Hawks, John Twelve - Dark River
Ihre Sicht und ihr Gehör schwanden, und mit den letzten Überbleibseln ihrer Sinne schleppte sie sich durch den Rauch.
Maya stolperte in den Garten, ließ Roland los, brach zusammen und fiel auf den schlammigen Erdboden. Nachdem sie mehrere Minuten lang gehustet und nach Luft geschnappt hatte, setzte sie sich auf und rieb sich die Augen. Jugger war noch bei Bewusstsein und murmelte undeutlich irgendetwas von Spritzen vor sich hin. Maya legte eine Hand auf den Brustkorb der beiden anderen Free Runner und fühlte sie atmen. Sie waren noch am Leben.
Sie hatte zwar den Revolver dabei, aber es wäre zu gefährlich, ihn in dieser Gegend zu benutzen. Hollis hatte ihr einmal erzählt, dass es in Los Angeles so viele Schusswaffen gab, dass die Silvesterfeiern wie Schießereien in einer Kriegszone klangen. In London hingegen war ein Schuss etwas äußerst Ungewöhnliches. Wenn sie den Revolver benutzte, würde die Hälfte der Leute, die am Platz wohnten, den Schuss hören und sofort die Polizei rufen.
Das Haus brannte weiter, die Vorhänge in Juggers Zimmer fingen Feuer und loderten hellorange. Maya stand auf, näherte sich der Hintertür und spürte, wie eine Hitzewelle durch die kalte Nachtluft auf sie zurollte. Während ihre Atmung sich normalisierte, erinnerte sie sich an ein Gespräch zwischen ihrem Vater und Mother Blessing.
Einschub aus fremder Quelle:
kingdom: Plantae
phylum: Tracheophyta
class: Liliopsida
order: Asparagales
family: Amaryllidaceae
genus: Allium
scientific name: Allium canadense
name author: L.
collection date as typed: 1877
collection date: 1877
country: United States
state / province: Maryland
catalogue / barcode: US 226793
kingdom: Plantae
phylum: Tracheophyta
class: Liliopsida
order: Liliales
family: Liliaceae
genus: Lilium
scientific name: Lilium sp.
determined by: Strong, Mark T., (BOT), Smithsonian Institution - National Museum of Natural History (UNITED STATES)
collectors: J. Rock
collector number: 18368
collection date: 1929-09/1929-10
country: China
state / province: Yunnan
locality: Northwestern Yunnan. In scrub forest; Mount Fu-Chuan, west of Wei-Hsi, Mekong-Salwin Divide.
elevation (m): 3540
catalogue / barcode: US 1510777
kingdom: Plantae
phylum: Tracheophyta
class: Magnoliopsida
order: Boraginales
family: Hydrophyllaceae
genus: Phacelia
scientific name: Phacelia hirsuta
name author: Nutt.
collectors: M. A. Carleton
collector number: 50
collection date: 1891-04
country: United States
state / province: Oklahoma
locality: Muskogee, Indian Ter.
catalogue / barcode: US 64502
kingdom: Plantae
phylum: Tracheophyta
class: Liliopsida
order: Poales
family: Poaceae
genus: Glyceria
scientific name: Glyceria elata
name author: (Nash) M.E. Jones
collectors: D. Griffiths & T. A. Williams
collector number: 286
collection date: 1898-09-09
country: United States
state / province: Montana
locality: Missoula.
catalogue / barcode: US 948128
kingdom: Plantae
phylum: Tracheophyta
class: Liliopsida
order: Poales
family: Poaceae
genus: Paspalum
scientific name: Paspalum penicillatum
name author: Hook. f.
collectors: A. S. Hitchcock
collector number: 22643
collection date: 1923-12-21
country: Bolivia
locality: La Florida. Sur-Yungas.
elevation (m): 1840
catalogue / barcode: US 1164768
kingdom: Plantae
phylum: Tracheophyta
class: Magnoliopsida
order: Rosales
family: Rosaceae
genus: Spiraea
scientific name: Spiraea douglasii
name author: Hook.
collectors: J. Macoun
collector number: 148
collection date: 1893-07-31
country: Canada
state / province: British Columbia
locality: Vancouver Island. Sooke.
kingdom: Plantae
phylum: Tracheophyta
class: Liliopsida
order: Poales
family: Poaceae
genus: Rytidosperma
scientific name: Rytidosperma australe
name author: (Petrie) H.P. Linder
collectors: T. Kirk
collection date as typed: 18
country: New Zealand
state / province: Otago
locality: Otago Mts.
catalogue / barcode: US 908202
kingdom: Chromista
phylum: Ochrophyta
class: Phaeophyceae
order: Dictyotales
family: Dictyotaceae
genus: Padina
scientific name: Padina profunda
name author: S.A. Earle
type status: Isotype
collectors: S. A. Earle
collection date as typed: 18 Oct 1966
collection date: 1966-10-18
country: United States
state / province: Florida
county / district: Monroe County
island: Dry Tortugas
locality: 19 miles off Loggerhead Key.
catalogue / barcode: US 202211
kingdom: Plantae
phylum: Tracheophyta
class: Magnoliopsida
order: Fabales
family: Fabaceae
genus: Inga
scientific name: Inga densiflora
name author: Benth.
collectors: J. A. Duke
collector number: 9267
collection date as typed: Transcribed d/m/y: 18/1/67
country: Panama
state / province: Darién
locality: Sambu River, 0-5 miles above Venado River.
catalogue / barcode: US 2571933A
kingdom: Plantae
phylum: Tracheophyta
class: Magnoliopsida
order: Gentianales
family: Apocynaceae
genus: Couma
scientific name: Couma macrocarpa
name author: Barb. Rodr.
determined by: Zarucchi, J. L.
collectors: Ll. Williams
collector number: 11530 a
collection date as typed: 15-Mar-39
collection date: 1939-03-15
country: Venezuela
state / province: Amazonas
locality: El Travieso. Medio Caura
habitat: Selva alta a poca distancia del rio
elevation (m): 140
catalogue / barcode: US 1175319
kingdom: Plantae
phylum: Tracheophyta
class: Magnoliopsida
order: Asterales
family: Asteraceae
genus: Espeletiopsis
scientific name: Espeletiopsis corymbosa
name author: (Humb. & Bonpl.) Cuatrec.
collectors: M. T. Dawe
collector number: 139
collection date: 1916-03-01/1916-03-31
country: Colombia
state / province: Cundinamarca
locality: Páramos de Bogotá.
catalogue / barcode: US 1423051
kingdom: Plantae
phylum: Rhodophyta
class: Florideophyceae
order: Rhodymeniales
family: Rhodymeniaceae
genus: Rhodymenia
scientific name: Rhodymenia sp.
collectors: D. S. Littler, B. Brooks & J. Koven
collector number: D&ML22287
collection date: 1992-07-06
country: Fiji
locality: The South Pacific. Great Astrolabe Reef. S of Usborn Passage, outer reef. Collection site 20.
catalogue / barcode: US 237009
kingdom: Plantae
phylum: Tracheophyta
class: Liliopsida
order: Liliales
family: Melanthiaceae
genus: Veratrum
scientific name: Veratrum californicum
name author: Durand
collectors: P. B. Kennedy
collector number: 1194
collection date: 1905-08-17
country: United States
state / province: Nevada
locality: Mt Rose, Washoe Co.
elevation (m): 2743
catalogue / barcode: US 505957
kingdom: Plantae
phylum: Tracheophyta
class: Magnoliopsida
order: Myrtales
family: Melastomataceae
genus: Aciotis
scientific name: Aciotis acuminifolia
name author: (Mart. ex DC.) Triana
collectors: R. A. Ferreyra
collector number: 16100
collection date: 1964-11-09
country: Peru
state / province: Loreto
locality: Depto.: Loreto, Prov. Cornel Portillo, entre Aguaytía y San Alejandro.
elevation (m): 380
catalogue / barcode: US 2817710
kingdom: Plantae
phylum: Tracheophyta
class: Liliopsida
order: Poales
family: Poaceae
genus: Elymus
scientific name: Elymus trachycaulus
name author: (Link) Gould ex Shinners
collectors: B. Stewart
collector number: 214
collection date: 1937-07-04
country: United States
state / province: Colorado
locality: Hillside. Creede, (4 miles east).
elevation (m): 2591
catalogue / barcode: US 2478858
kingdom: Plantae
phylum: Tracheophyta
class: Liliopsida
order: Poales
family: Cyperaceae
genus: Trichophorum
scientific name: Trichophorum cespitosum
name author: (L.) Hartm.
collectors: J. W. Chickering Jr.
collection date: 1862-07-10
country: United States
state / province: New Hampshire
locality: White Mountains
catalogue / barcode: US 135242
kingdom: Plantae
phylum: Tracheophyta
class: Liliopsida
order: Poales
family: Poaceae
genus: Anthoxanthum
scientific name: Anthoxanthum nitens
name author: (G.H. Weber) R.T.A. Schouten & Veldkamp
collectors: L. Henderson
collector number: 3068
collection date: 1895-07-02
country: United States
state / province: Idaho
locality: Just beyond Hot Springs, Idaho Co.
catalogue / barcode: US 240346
Es war um Schalldämpfer gegangen. Schalldämpfer für Schusswaffen waren in Europa verboten, schwierig aufzutreiben und umständlich zu transportieren. Manchmal war es besser, zu improvisieren und sie durch etwas anderes zu ersetzen.
Maya suchte den Garten ab und stieß auf ein paar überquellende Mülltonnen, die an der Mauer standen. Sie durchwühlte den Abfall, bis sie eine leere Zweiliterwasserflasche und ein Stück rosafarbenen Gummi fand, der aussah wie Teppichpolster. Maya zerriss den Gummi und stopfte die Flasche damit aus, dann steckte sie den Lauf des Revolvers in den Flaschenhals. Neben der Treppe zur Hintertür lag eine alte Rolle Klebeband, die sie benutzte, um Waffenlauf und Plastikflasche fest zu umwickeln. Jugger hatte sich aufgesetzt und schaute ihr vom anderen Ende des Gartens aus zu.
»Was … was machst du da?«
»Weck deine Freunde auf. Wir müssen los.«
Maya nahm die improvisierte Waffe, kletterte wieder über die Mauer, huschte durch eine Gasse und näherte sich dem Lieferwagen von hinten. Eins der Seitenfenster war zur Hälfte heruntergekurbelt, um Zigarettenqualm entweichen zu lassen, und sie konnte die beiden Männer reden hören.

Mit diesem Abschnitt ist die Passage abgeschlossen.